Confinement à géométrie variable

Rester chez soi. Est-ce la panacée, l’antidote imparable pour mettre sous l’éteignoir, mettre hors d’état nuire le Covid-19 ? Si, à en croire l’exploit chinois dans la ville de Wuhan, berceau de la pandémie, où les 16 millions d’âmes de cette agglomération de la province de Hubei ont été cloîtrées chez elles durant près de deux mois. Avec la sévérité des autorités en matière de respect de l’ordre établi, aucune concession, sans la moindre exception accordée à qui que ce soit, elles ont pu maîtriser la situation. Le sacrifice collectif a été récompensé.

Même si le nombre de décès du bilan officiel, pas plus de 3500 après une revue à la hausse, a fait jaser, par rapport à ce qui s’est passé en Italie, en Espagne, ou en France où le coronavirus a fauché la vie dans la fourchette de 25 000 à 30 000 personnes. Pourtant, les dirigeants de ces pays ont décidé de suivre l’exemple chinois.

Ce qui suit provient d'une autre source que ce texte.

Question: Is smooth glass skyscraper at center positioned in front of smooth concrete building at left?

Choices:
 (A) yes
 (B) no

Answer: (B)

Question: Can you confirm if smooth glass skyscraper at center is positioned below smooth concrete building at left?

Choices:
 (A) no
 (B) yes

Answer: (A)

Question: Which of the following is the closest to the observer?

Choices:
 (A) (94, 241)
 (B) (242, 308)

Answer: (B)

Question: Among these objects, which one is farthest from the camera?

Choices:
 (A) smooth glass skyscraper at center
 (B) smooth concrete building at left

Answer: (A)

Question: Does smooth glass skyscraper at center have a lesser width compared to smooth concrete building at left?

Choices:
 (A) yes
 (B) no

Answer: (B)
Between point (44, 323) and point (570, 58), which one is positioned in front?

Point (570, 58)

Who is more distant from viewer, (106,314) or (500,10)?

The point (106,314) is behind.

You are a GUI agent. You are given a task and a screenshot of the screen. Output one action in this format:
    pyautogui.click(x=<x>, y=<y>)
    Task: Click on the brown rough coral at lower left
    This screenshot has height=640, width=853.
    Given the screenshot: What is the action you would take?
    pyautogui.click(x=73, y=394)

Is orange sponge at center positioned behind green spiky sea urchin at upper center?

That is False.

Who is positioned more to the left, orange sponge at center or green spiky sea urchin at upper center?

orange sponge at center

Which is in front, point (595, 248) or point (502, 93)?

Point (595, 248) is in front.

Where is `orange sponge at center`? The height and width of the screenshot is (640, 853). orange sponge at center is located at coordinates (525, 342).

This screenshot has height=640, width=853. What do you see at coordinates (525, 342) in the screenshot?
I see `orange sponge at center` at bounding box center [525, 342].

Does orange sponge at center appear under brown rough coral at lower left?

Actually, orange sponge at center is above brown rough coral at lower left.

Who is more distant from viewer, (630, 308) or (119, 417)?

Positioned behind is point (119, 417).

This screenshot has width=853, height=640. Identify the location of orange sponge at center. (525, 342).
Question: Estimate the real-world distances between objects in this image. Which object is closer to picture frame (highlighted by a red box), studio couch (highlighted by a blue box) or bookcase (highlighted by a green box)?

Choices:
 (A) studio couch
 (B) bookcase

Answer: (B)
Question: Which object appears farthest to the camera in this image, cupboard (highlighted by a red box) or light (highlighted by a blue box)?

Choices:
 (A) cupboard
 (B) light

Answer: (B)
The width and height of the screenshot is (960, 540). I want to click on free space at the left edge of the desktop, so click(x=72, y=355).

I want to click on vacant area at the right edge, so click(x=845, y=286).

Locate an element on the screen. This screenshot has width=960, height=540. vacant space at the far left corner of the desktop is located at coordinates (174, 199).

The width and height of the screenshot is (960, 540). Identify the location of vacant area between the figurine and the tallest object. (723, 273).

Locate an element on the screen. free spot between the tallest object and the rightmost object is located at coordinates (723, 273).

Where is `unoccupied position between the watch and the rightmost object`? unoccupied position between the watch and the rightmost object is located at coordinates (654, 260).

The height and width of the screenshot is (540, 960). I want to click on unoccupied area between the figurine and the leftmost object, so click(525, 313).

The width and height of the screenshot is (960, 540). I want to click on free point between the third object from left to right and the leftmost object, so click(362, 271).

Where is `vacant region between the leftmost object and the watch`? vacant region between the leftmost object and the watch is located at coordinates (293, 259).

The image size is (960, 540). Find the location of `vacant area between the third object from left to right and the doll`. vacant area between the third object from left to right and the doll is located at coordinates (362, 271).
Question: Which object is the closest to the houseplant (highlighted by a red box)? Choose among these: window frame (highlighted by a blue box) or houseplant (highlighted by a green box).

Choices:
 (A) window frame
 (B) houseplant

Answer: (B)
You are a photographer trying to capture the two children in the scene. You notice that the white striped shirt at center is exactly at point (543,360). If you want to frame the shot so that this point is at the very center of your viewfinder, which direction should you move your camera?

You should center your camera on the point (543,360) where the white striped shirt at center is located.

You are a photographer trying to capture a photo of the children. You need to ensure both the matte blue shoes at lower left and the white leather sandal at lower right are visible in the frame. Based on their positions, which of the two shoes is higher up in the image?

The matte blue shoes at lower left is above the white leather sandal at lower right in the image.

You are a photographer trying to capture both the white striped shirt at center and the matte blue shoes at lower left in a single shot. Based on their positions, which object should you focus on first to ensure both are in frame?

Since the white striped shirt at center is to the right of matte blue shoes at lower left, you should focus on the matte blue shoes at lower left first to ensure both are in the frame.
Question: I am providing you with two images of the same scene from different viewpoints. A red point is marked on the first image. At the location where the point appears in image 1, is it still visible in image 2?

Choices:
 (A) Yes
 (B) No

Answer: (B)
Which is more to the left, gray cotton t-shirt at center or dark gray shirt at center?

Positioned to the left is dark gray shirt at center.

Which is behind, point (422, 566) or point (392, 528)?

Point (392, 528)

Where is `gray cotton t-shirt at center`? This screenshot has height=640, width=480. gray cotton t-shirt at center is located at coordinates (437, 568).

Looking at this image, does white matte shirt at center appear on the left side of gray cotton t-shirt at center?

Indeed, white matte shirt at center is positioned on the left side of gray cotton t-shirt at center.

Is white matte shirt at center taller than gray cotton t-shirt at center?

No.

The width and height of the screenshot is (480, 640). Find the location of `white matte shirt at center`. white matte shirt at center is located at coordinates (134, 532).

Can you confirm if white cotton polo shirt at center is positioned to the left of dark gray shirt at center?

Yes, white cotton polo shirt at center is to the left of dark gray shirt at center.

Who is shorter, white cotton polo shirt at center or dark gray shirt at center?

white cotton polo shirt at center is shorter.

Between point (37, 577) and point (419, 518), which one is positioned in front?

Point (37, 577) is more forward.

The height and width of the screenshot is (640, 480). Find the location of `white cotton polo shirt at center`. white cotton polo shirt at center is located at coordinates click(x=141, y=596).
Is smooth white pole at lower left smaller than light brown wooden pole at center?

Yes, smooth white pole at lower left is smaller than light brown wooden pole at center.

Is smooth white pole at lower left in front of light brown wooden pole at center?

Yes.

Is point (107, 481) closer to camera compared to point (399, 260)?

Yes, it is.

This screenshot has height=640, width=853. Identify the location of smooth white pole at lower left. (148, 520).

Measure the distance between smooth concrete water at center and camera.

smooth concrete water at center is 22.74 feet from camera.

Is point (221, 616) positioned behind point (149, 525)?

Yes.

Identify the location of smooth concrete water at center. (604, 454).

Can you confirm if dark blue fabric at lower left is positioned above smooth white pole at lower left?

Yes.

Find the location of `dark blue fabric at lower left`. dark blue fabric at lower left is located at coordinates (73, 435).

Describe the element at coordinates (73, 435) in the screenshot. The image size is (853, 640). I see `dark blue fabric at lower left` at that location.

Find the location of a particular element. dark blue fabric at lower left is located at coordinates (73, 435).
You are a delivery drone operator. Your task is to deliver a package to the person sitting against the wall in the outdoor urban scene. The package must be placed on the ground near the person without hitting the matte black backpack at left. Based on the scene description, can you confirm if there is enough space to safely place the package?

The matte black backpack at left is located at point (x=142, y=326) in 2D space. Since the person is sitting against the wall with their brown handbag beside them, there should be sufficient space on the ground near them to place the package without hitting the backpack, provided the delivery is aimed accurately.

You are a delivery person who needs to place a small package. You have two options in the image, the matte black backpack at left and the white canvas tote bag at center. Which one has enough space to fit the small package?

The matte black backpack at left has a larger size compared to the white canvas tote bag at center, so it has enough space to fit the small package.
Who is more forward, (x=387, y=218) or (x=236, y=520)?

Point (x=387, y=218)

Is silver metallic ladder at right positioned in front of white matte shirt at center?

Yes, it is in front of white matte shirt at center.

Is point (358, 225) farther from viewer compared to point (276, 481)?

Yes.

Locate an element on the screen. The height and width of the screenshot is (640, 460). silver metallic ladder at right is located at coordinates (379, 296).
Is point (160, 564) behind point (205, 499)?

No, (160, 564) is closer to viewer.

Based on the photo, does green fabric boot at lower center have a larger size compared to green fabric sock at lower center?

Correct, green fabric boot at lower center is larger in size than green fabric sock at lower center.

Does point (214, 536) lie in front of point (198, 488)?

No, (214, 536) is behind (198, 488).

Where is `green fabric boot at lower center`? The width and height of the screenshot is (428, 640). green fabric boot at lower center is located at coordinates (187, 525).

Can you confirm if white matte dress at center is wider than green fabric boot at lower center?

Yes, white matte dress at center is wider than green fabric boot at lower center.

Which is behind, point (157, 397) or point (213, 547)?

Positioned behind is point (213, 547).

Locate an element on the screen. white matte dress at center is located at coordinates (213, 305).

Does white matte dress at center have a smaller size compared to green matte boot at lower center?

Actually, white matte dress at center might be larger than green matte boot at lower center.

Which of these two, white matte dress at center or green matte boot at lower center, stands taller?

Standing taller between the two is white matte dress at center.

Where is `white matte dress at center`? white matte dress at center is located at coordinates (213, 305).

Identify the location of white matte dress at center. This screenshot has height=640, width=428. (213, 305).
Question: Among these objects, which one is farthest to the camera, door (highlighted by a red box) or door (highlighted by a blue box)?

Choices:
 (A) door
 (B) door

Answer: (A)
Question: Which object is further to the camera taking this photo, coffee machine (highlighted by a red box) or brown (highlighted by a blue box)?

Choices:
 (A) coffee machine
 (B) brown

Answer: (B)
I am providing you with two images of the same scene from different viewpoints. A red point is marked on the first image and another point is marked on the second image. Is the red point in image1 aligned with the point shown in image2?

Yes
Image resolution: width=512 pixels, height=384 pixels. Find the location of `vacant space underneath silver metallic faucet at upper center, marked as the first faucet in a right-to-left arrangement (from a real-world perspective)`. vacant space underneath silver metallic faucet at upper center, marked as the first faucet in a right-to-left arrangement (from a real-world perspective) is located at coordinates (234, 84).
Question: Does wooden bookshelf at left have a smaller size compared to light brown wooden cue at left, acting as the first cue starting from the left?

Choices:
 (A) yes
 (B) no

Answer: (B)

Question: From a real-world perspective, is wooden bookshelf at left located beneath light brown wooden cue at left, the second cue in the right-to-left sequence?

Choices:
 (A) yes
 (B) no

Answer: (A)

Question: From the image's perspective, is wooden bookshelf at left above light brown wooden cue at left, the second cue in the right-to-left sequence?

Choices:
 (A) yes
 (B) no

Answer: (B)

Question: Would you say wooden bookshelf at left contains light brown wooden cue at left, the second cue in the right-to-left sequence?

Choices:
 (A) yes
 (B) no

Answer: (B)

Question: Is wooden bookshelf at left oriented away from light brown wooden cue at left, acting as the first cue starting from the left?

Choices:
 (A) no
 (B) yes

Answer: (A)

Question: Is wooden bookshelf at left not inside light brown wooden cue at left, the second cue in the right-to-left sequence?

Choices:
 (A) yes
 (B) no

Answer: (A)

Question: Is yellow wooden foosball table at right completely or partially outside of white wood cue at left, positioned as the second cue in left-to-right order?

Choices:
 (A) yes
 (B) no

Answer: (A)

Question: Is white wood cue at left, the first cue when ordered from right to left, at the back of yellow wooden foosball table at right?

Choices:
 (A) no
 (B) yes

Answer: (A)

Avec un souci particulier à l’égard des libertés fondamentales, socles de la démocratie à l’occidentale.

Comme l’a si bien souligné Emmanuel Macron dans une interview qu’il a accordée au Journal du dimanche, JDD quand il a été invité à emboîter le pas des régimes dictatoriaux qui ont réussi à juguler la propagation du mal. C’est d’ailleurs l’utilité principale du confinement. Rompre la chaîne de contamination. Sans étouffer le coronavirus dans son cocon épineux. Au détriment des activités économiques, vouées aux gémonies. Avec une débâcle financière sous-jacente et sans précédent.

Par contre, en Suède, aucune mesure restrictive n’a été imposée. Mais le pays d’Alfred Nobel, d’Abba, ou de Bjorn Borg n’a pas connu l’hécatombe programmé. Une désinvolture qui n’a pas marché aux États-Unis de Donald Trump et du Brésil de Jair Bolsonaro où les cimetières refusent du monde.

Chez nous, le président de la République Andry Rajoelina, a cherché le juste milieu. Ne pas trop pénaliser l’économie globale, déjà mal en point, en essayant de limiter, autant que faire se peut, la multiplication du nombre de cas confirmés du coronavirus. Mais comme le consensus arrange tout le monde, sans convenir à personne, le contexte prête à réflexion. Par l’indiscipline des Malgaches, réticents à toute nouvelle réorganisation de la vie sociale, les directives présidentielles se heurtent à une résistance nocive, décourageante pour espérer gagner la guerre.

Aussi, des groupements d’opérateurs économiques, des politiciens comme le député de Toamasina-I, Roland Ratsiraka, ont signalé avec insistance les effets induits dévastateurs du confinement même partiel sur la vie au quotidien, compromettant l’avenir à court terme. Le second a revendiqué le déconfinement total. Mais l’avancée inquiétante du mal dans le Grand Port de l’Est et à Moramanga, avec des formes graves, a donné raison aux détracteurs de Roland Ratsiraka, désigné comme le torpilleur de la lutte anti-Covid-19.

Dans le temps additionnel de l’état d’urgence sanitaire, deux semaines supplémentaires, un sursaut d’orgueil de la part de tous est attendu. Pour que le pire ne soit à venir.